Green cleaning practices fit within the building’s overall sustainability program including the creation of an eco-friendly dock to ease with trash removal, as well as the implementation of a state-of-the-art cleaning system.

The green cleaning program maximizes sustainability through the use of the Orbio microfiber cleaning system and microfiber flat mops and rags, eliminating the use of environmentally-harmful general cleaners, glass cleaners, bathroom fixture cleaners, mopping solutions, and all hard surface and carpet cleaning solutions commonly used in cleaning equipment.

The use of 3M Trizac and Stone Protector on the building’s atrium terrazzo floor eliminates the use of strip and wax techniques, requiring only Orbio water. 

A comprehensive co-mingled, single-stream recycling program strives to divert more than 80% of waste from landfills to recycling centers via reducing, reusing, and recycling paper, cardboard, metal, aluminum, glass, and plastic in concert with a comprehensive, building-wide food composting system.

Proper compactor usage month to month has also yielded a consistent achievement of a higher recycling stream percentage and has reduced landfill waste.

Levy Restaurants, the exclusive food and beverage provider for the Global Center for Health Innovation and the Cleveland Convention Center, has teamed up with SMG to start two colonies of honeybees to produce honey for Convention Center recipes.

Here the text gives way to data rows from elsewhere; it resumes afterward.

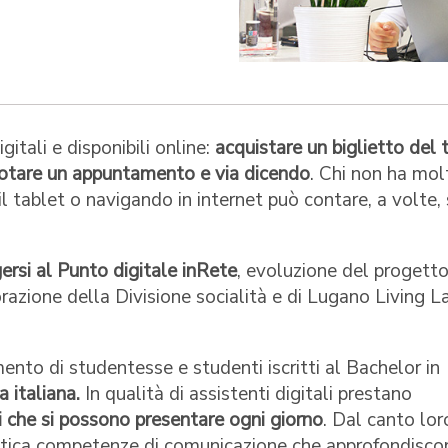
gitali e disponibili online:
acquistare un biglietto del 
enotare un appuntamento e via dicendo
. Chi non ha mol
il tablet o navigando in internet può contare, a volte,
gersi al Punto digitale inRete
, evoluzione del progett
razione della Divisione socialità e di Lugano Living L
mento di studentesse e studenti iscritti al Bachelor in
a italiana.
In qualità di assistenti digitali prestano
ni che si possono presentare ogni giorno
. Dal canto lor
ratica competenze di comunicazione che approfondisco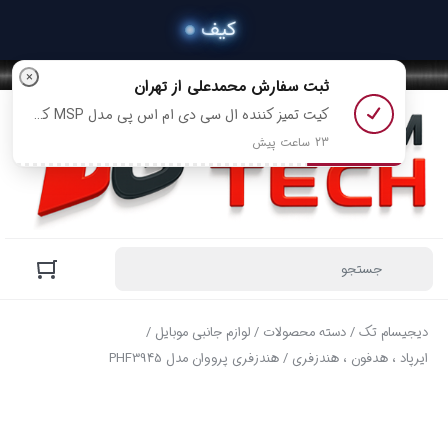
×
ثبت سفارش
محمدعلی
از تهران
کیت تمیز کننده ال سی دی ام اس پی مدل MSP کد XL-mps02 رو خرید کرد
23 ساعت پیش
دیجیسام تک
/
دسته محصولات
/
لوازم جانبی موبایل
/
ایرپاد ، هدفون ، هندزفری
/ هندزفری پرووان مدل PHF3945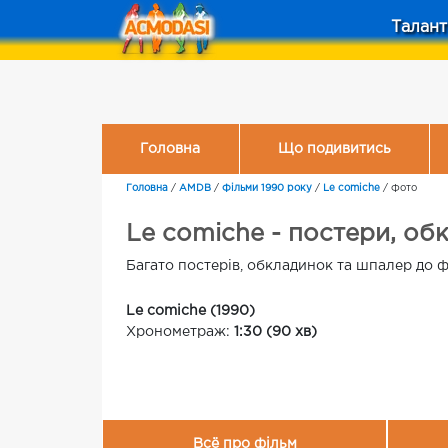
Талант
Головна
Що подивитись
Головна
/
AMDB
/
Фільми 1990 року
/
Le comiche
/
Фото
Le comiche - постери, об
Багато постерів, обкладинок та шпалер до ф
Le comiche (1990)
Хронометраж:
1:30 (90 хв)
Всё про фільм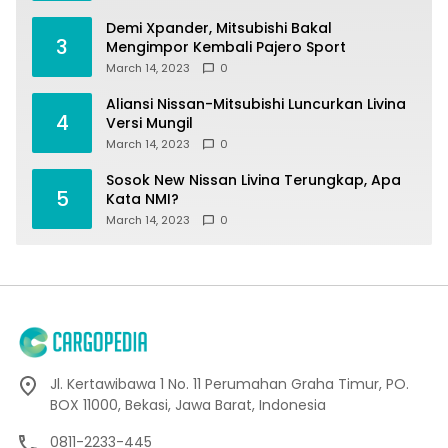
Demi Xpander, Mitsubishi Bakal
3
Mengimpor Kembali Pajero Sport
March 14, 2023
0
Aliansi Nissan-Mitsubishi Luncurkan Livina
4
Versi Mungil
March 14, 2023
0
Sosok New Nissan Livina Terungkap, Apa
5
Kata NMI?
March 14, 2023
0
Jl. Kertawibawa 1 No. 11 Perumahan Graha Timur, PO.
BOX 11000, Bekasi, Jawa Barat, Indonesia
0811-2233-445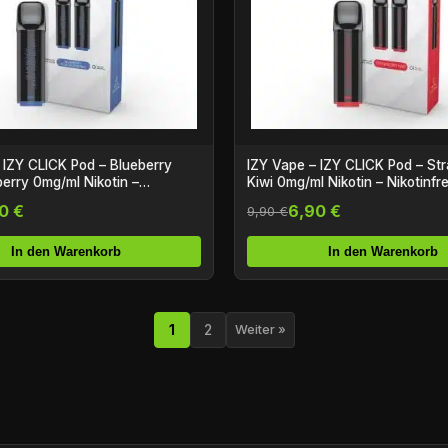
 IZY CLICK Pod – Blueberry
IZY Vape – IZY CLICK Pod – St
erry 0mg/ml Nikotin –
Kiwi 0mg/ml Nikotin – Nikotinfre
0 €
6,90 €
9,90 €
In den Warenkorb
In den Warenkorb
1
2
Weiter »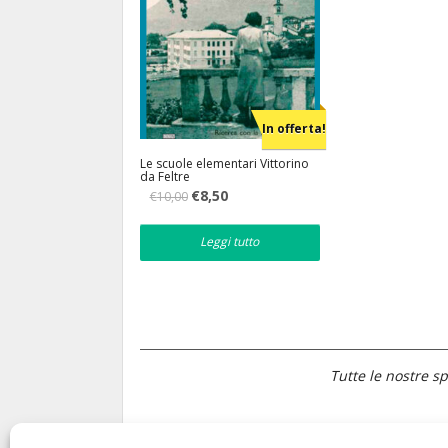
In offerta!
Le scuole elementari Vittorino
da Feltre
Il
Il
€
8,50
€
10,00
prezzo
prezzo
originale
attuale
era:
è:
Leggi tutto
€10,00.
€8,50.
Tutte le nostre sp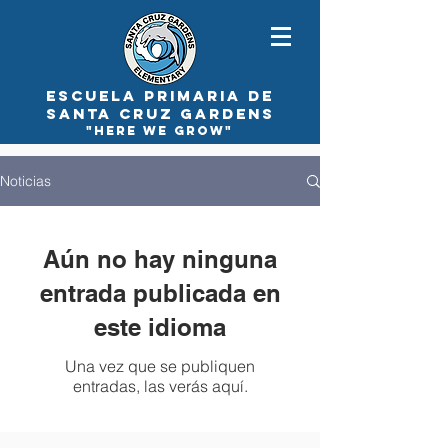
ESCUELA PRIMARIA DE
SANTA CRUZ GARDENS
"here we Grow"
Noticias
Aún no hay ninguna
entrada publicada en
este idioma
Una vez que se publiquen
entradas, las verás aquí.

This sustainable project includes colonies of bees that will produce anywhere from 40 to 60 pounds of honey per hive. In addition, the bees will travel up to eight miles from the Convention Center to pollinate plants and flowers in the surrounding area.  Levy and SMG plan to utilize the honey as part of site visit packages, honey-infused recipes, and VIP client giveaways.

“We have learned that the national honey bee population is in jeopardy and, last winter, nearly one-third of all honey bee colonies were reported to have died,” said Mark J. Leahy, General Manager, Global Center for Health Innovation and the Cleveland Convention Center.  “Honeybee colonies provide a vital component in the food chain and this represents our initiative to create a sustainable honey bee population onsite that can produce honey for our Levy Restaurants kitchen in the facility and pollinate plants and crops in the area.”

About LEED

LEED was developed to define and clarify the term "green building" by establishing a common standard of measurement — a benchmark for the design, construction, and operation of high-performance buildings. To earn LEED certification, a building must meet certain prerequisites and performance criteria within five key areas of environmental health: 1) sustainable site development, 2) water savings, 3) energy efficiency, 4) materials selection, and 5) indoor environmental quality. Projects are awarded Certified, Silver, Gold, or Platinum certification, depending on the number of credits achieved.